Perlstein points out that when national elections are fought over "cultural and social anxieties ordinary Americans suffer" Republicans win, and when they are about "middle-class anxieties when the free market fails" Democrats win.
Consider 1960. Even with all that ­famous 1950s prosperity, 1959 saw a recession. Nixon blamed his defeat on Ike’s failure to use government to subdue it. Kennedy, meanwhile, enhanced New Deal programs like Social Security—and a promise to extend that legacy with ­Medicare-central to his appeal. People remember the U.S.’s first televised presidential debate for the contrast between JFK’s cool and a frantic and sweaty Nixon. What’s forgotten is what made Nixon so frantic: Kennedy’s unanswerable argument that Democrats created those programs and Republicans opposed them.
And why did the Democrats lose in 1968?  According to Perlstein, "Nixon effectively associated them with the protesters in the streets. But even then, Nixon almost lost, once his opponent Hubert Humphrey enlisted labor unions in a gargantuan last-minute push concerning which party created Social Security and Medicare and which seemed indifferent about preserving them."

In the 1970 mid-terms, Nixon "campaigned tirelessly for Republican candidates, then gave an ­election-eve TV speech blaming Democrats for the 'thugs and hoodlums' in the streets."  But he sounded "just as frantic and ugly as the forces he claimed the GOP would subdue," while the Democrats response came "from the calm, quiet Senator from Maine Edmund Muskie, who sat in an armchair and asked Americans to vote against a 'politics of fear' that insists 'you are encircled by monstrous dangers' and instead choose a 'politics of trust.'"

Perlstein is careful to note that Muskie's speech was not quite so Obama-like as it would appear, but was actually "overwhelmingly partisan," excoriating Republicans for cutting back on "health and education for the many … while expanding subsidies and special favors for the few.”  The GOP went "bust in the polls" that year.

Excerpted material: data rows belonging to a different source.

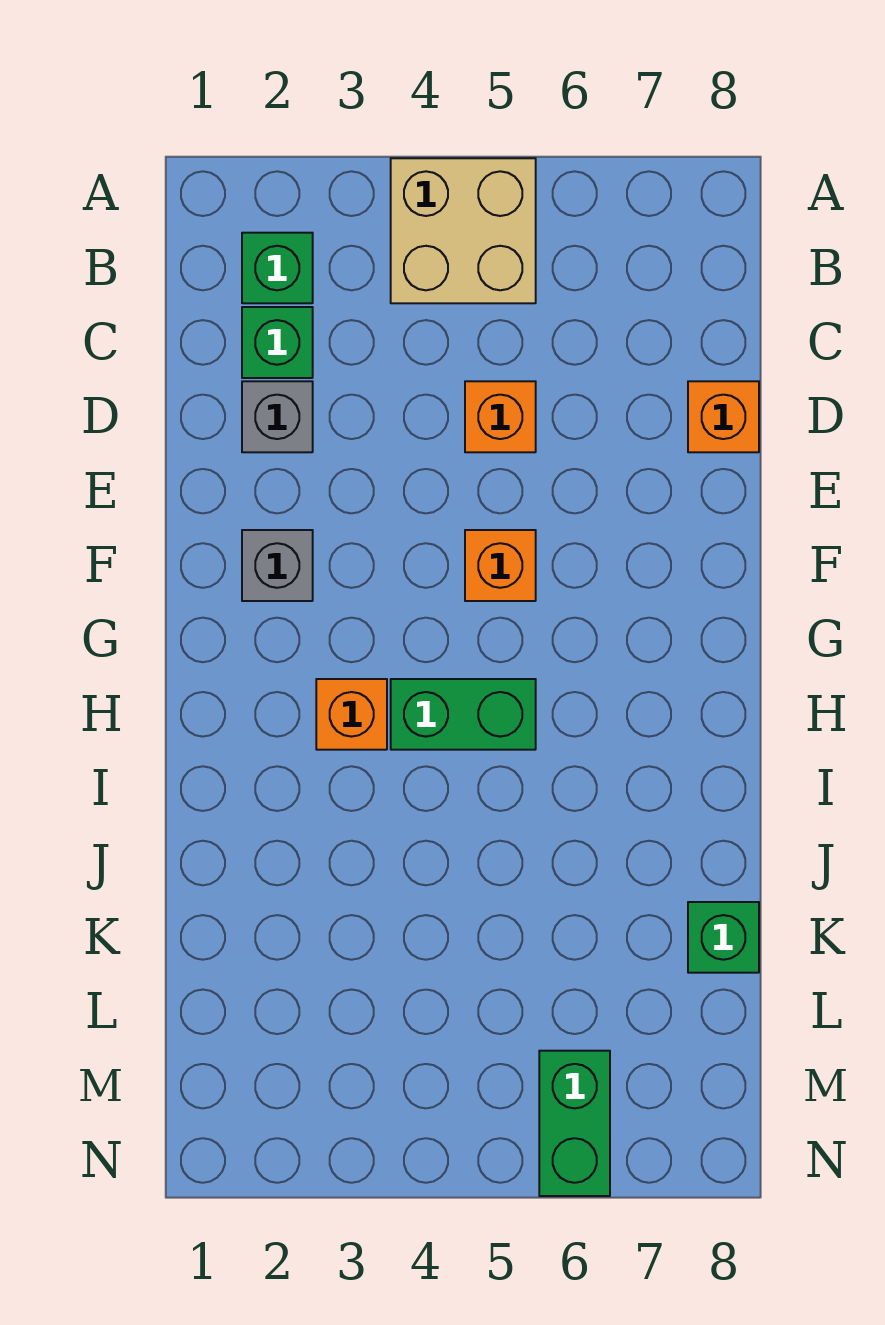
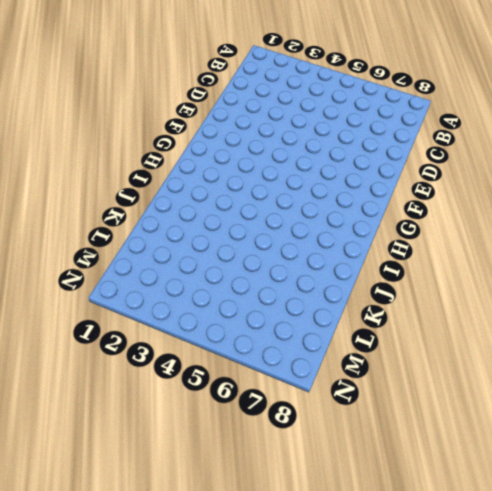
none -> tan 2x2 brick [391,158,536,303]
none -> green 1x1 brick [242,233,313,303]
none -> green 1x1 brick [242,307,313,378]

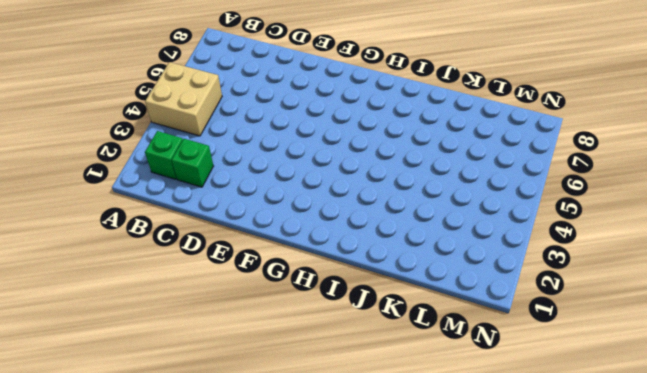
none -> grey 1x1 brick [242,381,313,452]
none -> orange 1x1 brick [465,381,536,452]
none -> orange 1x1 brick [688,381,759,452]

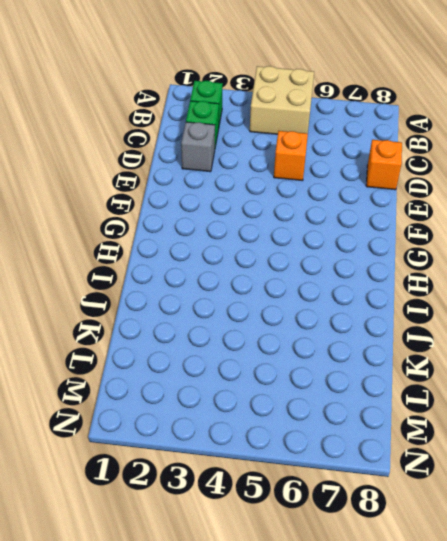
none -> grey 1x1 brick [242,530,313,601]
none -> orange 1x1 brick [465,530,536,601]
none -> orange 1x1 brick [316,679,387,750]

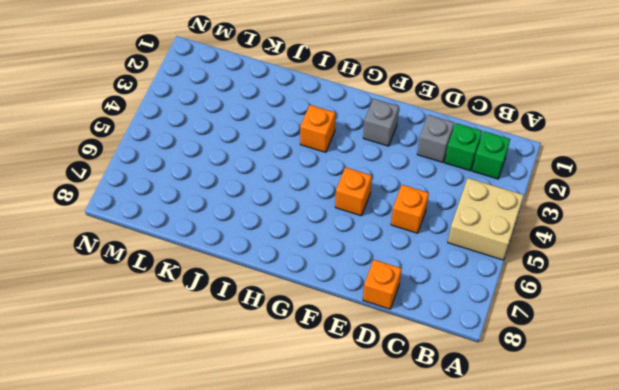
none -> green 1x2 brick [391,679,536,750]
none -> green 1x1 brick [688,902,759,973]
none -> green 1x2 brick [539,1051,610,1196]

And in 1972, George ­McGovern, "following a then fashionable theory that the middle class was prosperous enough to take care of itself and that unions were pretty much irrelevant, spoke to working-class concerns less than any Democrat had before. He lost 49 states."  McGovern failed to give LBJ-type speeches which talked about "which party gave the people Social Security, Medicare and the Tennessee Valley Authority and which one was willing to toss them over the side."

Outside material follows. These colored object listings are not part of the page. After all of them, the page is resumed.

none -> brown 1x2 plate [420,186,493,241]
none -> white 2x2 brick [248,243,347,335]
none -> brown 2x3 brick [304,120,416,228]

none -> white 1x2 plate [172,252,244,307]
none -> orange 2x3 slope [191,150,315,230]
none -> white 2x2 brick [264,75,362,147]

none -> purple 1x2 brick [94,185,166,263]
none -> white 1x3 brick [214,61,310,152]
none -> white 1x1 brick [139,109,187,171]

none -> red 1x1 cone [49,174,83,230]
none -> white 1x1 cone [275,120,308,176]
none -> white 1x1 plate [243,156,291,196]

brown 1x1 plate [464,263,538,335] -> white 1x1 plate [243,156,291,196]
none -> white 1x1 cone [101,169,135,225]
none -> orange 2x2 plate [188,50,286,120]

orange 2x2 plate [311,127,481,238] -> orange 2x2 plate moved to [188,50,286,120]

Here’s what LBJ knew that ­McGovern didn’t: There are few or no historical instances in which saying clearly what you are for and what you are against makes Americans less divided. But there is plenty of evidence that attacking the wealthy has not made them more divided. After all, the man who said of his own day’s plutocrats, “I welcome their hatred,” also assembled the most enduring political coalition in U.S. history.
Of course, "Republicans will call it “class warfare,” but as Perlstein says, "Let them."  As he concludes, "done right, economic populism cools the political climate. Just knowing that the people in power are willing to lie down on the tracks for them can make the middle much less frantic. Which makes America a better place. And incidentally makes Democrats win."